__Transcribed page contents__.

__________

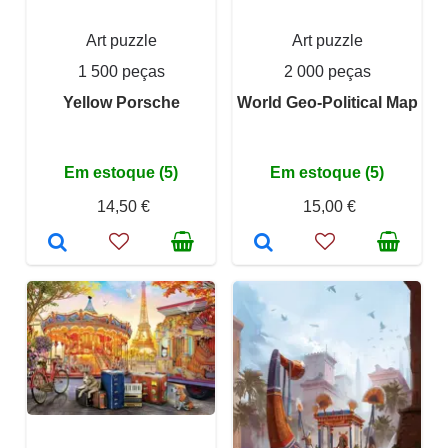
Art puzzle
Art puzzle
1 500 peças
2 000 peças
Yellow Porsche
World Geo-Political Map
Em estoque (5)
Em estoque (5)
14,50 €
15,00 €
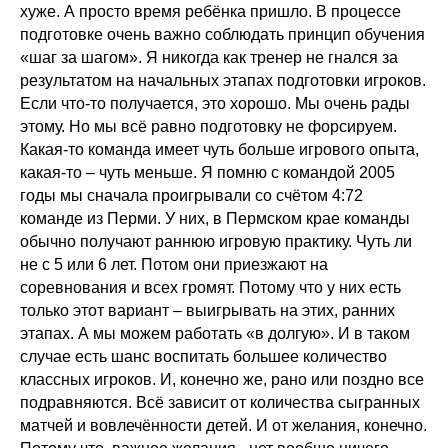
хуже. А просто время ребёнка пришло. В процессе
подготовке очень важно соблюдать принцип обучения
«шаг за шагом». Я никогда как тренер не гнался за
результатом на начальных этапах подготовки игроков.
Если что-то получается, это хорошо. Мы очень рады
этому. Но мы всё равно подготовку не форсируем.
Какая-то команда имеет чуть больше игрового опыта,
какая-то – чуть меньше. Я помню с командой 2005
годы мы сначала проигрывали со счётом 4:72
команде из Перми. У них, в Пермском крае команды
обычно получают раннюю игровую практику. Чуть ли
не с 5 или 6 лет. Потом они приезжают на
соревнования и всех громят. Потому что у них есть
только этот вариант – выигрывать на этих, ранних
этапах. А мы можем работать «в долгую». И в таком
случае есть шанс воспитать большее количество
классных игроков. И, конечно же, рано или поздно все
подравняются. Всё зависит от количества сыгранных
матчей и вовлечённости детей. И от желания, конечно.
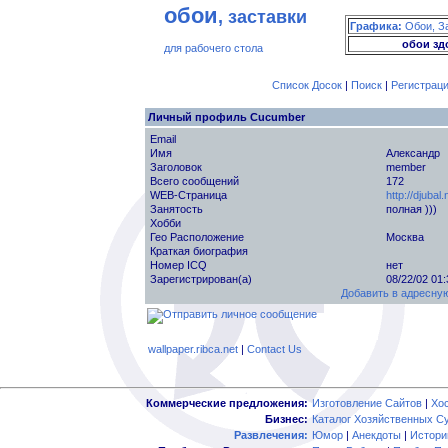
обои
, заставки
Графика:
Обои, З
обои зд
для рабочего стола
Список Досок
|
Поиск
|
Регистрац
Личный профиль Cucumber
Email
Имя
Александр
Заголовок
member
Всего сообщений
172
WEB-Страница
http://djuba
Занятость
полная )))
Хобби
Гео Расположение
Москва
Краткая биография
Номер ICQ
нет
Зарегистрирован(а)
08/22/02 01
Добавить в адресную
wallpaper.ribca.net
|
Contact Us
Коммерческие предложения:
Изготовление Сайтов
|
Хо
Бизнес:
Каталог Хозяйственных С
Развлечения:
Юмор
|
Анекдоты
|
Истори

__________

__INSTRUCTION__. Copy out each line of the records that holds the string "этапах".

__ANSWER FOR THIS EXERCISE__.
результатом на начальных этапах подготовки игроков.
этапах. А мы можем работать «в долгую». И в таком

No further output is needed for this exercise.